The Senate’s instructions also allow the Senate to increase the debt ceiling by up to $5 trillion, versus the House’s $4 trillion increase. Previously, lawmakers have often coupled debt ceiling increases with deficit-reducing measures or other budget reforms. This budget, however, would couple a debt ceiling increase with measures that would increase deficits by multiple trillions of dollars. While lawmakers should absolutely raise the debt ceiling – well in advance of the projected “X date" – they should do so in a way that also reduces deficits and slows the growth of debt going forward.

For comparison purposes, below are the House’s instructions, which are based on a current law baseline, require $2 trillion of deficit reductions, and allow up to $4.8 trillion of deficit increases, resulting in $2.8 trillion in net deficit increases.

Potential Debt Impact of House Reconciliation Instructions
(FY 2025-2034)

House Committee of Jurisdiction Reconciliation Instruction (billions)
Ways and Means $4,500
Judiciary $110
Armed Services $100
Homeland Security $90
Deficit Increases $4,800
   
Energy and Commerce -$880
Education and Workforce -$330
Agriculture -$230
Oversight and Government Reform -$50
Transportation and Infrastructure -$10
Financial Services -$1
Natural Resources -$1
Unspecified -$498
Deficit Reductions -$2,000
   
Net Allowable Deficit Increase $2,800
Interest ~$600
Total Potential Debt Impact ~$3,400

Sources: House Budget Committee, CRFB estimates.

* * * * *

With debt approaching record levels and interest costs exploding, lawmakers should be using reconciliation for its originally intended purpose – to reduce the debt. Under current law, we are slated to add $21 trillion to the debt through FY 2034, and both the House and Senate reconciliation instructions would irresponsibly make that worse.
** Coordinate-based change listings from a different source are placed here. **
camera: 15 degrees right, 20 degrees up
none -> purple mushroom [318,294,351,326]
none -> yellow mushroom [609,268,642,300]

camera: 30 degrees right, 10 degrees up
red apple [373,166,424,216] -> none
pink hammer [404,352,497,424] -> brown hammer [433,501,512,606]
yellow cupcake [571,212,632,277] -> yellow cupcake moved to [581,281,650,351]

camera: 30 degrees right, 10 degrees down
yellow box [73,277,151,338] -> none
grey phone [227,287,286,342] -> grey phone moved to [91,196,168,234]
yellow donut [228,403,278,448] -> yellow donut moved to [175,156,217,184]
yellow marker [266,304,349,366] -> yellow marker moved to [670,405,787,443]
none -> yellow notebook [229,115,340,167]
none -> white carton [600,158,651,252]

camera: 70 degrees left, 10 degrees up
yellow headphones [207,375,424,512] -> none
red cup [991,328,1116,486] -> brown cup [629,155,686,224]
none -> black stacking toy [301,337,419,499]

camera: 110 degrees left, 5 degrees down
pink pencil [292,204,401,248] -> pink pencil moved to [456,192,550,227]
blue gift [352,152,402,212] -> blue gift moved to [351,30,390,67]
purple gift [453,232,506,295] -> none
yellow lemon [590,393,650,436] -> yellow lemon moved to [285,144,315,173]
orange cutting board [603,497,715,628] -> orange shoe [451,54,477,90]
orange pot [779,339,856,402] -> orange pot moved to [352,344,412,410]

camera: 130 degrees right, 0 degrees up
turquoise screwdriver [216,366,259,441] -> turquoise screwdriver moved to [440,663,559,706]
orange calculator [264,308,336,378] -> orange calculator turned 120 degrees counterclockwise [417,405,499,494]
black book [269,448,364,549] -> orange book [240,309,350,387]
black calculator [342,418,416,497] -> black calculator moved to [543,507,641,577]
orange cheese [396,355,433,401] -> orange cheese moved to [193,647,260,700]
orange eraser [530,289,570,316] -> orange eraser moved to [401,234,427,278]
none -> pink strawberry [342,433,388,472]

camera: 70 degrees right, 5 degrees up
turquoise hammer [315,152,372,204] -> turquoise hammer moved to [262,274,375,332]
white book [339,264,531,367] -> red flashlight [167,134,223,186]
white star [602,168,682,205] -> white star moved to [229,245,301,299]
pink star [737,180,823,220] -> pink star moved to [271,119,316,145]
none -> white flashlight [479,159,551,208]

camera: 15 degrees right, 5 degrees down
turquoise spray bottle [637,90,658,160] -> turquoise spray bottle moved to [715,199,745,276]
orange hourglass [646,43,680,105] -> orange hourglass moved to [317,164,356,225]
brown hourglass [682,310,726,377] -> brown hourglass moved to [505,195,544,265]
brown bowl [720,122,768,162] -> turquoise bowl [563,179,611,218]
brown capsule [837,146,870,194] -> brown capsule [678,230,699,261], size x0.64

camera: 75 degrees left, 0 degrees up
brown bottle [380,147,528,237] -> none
However, there are important differences that would make the Senate instructions far more irresponsible than the House ones. The Senate would allow $5.8 trillion of borrowing compared to the House’s $2.8 trillion. The Senate would require only $4 billion of spending cuts, compared to the House’s $2 trillion. And the Senate relies on a “current policy” gimmick, including by considering a tactic that would allow the Budget Committee Chair to invent his own budget scores – this could undermine future budget enforcement and open the door to trillions or tens of trillions of additional borrowing.

Even under current law, debt is projected to rise from a near-record 100 percent of GDP at the end of FY 2025 to 156 percent by 2055. The Senate instructions would double that pace of debt growth, pushing debt well above 200 percent of GDP. Such high and rising debt would slow economic growth, further explode interest payments, push up interest rates for ordinary Americans, and increase national security risks. It would also likely push us into a debt-interest spiral and put the country at risk of a fiscal crisis.